O título é um verso de Castro Alves, por sinal do seu poema mais conhecido: "O Navio Negreiro". O horror a que o poeta se refere é o da escravidão, os negros trazidos da África, amarrados nos porões dos navios, em grupos de dez, se um deles morria durante a viagem, a fileira era jogada ao mar, não havia como liberar os vivos da cadeia infernal.
Tomo emprestado o verso para comentar a chacina de 30 pessoas na semana passada no Rio. O alvo do crime eram apenas quatro ou cinco marginais. Para não deixar testemunhas, todos os que estavam perto ou que, de alguma forma, poderiam ter visto o massacre, também foram mortos.
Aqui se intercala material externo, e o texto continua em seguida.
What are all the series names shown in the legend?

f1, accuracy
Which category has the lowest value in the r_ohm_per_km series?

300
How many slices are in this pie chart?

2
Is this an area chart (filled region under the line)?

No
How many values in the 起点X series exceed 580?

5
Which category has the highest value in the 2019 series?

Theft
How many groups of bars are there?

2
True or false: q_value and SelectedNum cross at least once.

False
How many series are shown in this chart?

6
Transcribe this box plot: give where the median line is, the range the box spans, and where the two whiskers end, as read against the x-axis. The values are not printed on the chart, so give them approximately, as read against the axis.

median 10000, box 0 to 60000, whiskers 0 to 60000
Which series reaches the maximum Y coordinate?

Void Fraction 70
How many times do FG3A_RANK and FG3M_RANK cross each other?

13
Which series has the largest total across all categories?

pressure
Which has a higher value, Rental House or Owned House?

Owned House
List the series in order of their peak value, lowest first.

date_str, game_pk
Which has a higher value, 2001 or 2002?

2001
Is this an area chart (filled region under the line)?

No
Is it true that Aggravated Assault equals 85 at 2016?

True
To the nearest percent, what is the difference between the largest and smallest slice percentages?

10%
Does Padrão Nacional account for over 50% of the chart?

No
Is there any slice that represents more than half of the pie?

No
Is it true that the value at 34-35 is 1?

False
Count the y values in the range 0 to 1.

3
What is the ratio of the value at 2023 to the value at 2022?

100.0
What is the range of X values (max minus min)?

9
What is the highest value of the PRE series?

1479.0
Esse foi o horror em si. O horror e mais horror fica por conta dos criminosos. Não eram bandidos comuns, integrantes de quadrilhas rivais, como geralmente acontece quando há tantas vítimas de uma só vez. Os assassinos provavelmente são policiais, popularmente chamados de "agentes da lei". Formados e pagos para defender o povo, proteger os cidadãos.
Poderia acrescentar mais um horror ao duplo horror do título acima. Esse horror fica por conta da motivação do crime. É evidente que os supostos policiais tentaram cobrar dívidas não pagas pelos criminosos que seriam o objetivo preferencial da chacina. Que tipo de dívidas? Tudo leva a crer que seriam dívidas dos subornos, do rateio em que policiais recebem dinheiro dos marginais em troca de favorecimento e até mesmo de cobertura policial.
O que espanta a sociedade, que somos todos nós, é a impunidade também continuada desse tipo de crime, o conluio da polícia com o crime. Conheço e respeito o Marcelo Itagiba, secretário de Segurança aqui do Rio. Imagino o seu drama, como autoridade, e a sua revolta, como cidadão. Sei que fará tudo para desvendar e punir esse crime. Infelizmente, será uma gota d'água no mar em que estamos mergulhados. Somos uma espécie de navio negreiro transportando a miséria social de nossos pecados.